On Nov. 11, senior Sarah signed her National Letter of Intent to Virginia Commonwealth University as part of the Langley National Signing Day celebrations. While she had been verbally committed to the Rams for nearly a year, the moment was still special for Sarah.
“It was unreal,” Sarah said. “It was still really important because I had my family there and one of my best friends. I had a flashback and then I refocused myself and was like, ‘Damn I actually made it.’ It was probably my most important day.”
Sarah’s sisters were not left in the dust either however. While the juniors can’t officially sign with a program until their senior years, both Caroline and Katherine verbally committed to the Drexel Dragons in Philadelphia. While they won’t be playing with their older sister in their college years, the twins are happy to know they will have each other to lean on.
“We’re just so excited,” Katherine said. “We know how well we’ve been able to grow as players. Our entire lives since kindergarten we just love spending time with each other whether it’s on the field or whether it’s just practicing. It’s that aspect of always being with, I like to call her, a built-in best friend. We know we have such big things in store working with each other and just getting better that we are so excited.”
Always competitive, the news that the twins and their older sister would play for a national title shot against each other didn’t get missed by the sisters.
“After playing on the same team through rec and high school, it’s good to compete against each other again and have that little sibling rivalry,” Caroline said. “Have that taste of sweet victory over your sister.”
The Senich commitments were among nine total commitments by members of the Langley program to collegiate teams with a number going to Division I programs. Other Saxons are also expected to commit to the college level in the future.
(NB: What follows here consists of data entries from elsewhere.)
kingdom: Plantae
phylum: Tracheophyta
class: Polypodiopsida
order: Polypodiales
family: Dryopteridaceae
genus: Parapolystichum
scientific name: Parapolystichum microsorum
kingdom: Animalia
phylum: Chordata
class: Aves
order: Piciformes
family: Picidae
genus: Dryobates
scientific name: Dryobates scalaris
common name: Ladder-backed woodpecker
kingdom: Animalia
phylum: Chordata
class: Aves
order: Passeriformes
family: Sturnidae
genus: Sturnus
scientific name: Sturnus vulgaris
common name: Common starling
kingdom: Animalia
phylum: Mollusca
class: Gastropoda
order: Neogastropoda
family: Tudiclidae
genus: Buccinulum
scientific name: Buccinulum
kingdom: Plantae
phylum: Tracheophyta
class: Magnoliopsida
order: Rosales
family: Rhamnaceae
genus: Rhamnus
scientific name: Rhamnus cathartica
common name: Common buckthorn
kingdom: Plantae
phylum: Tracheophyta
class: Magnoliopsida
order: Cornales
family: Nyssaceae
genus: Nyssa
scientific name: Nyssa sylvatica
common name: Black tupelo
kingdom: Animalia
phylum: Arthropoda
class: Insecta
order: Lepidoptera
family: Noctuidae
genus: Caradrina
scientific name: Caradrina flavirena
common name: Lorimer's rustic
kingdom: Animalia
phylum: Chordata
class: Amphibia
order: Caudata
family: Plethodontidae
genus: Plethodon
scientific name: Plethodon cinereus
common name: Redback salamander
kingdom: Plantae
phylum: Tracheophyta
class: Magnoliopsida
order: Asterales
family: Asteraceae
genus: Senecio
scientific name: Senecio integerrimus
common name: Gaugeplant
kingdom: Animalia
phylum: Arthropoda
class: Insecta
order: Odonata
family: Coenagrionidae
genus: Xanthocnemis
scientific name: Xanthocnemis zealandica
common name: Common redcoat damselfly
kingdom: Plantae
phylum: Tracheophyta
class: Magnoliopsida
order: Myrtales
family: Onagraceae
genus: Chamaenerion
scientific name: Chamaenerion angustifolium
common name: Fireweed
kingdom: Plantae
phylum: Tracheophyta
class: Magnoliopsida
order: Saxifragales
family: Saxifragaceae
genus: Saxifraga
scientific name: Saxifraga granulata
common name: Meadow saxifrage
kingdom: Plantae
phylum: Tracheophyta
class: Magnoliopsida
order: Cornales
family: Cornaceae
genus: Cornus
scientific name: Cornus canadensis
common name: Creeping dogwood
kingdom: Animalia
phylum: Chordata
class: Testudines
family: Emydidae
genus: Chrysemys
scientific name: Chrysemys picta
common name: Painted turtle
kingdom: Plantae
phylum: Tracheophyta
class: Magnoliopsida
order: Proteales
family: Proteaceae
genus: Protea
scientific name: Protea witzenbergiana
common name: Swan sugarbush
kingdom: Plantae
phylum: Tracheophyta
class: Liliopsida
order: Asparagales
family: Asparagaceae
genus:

With plenty of firepower and Division I talent on the team, it is no surprise that Langley is projected to be among one of the best programs in the state of Virginia heading into the spring season. As the team looks to win another championship, the Senich sisters are hoping to celebrate another state championship together before Sarah moves on to help the Rams the next year.
“The ultimate goal is to have fun and get back to normal as much as we can,” Sarah said. “Whether that’s playing in big championships or not. Playing in a state championship we’re going to give it our all. Fingers crossed, knock on wood. Two-peat, three-peat. I hope to at least accomplish a full season with them.”
Although they may not share a program in the future, the sisters will still be able to revel in their successes with the Saxons. With luck, the Senich family may celebrate even more championships in the future.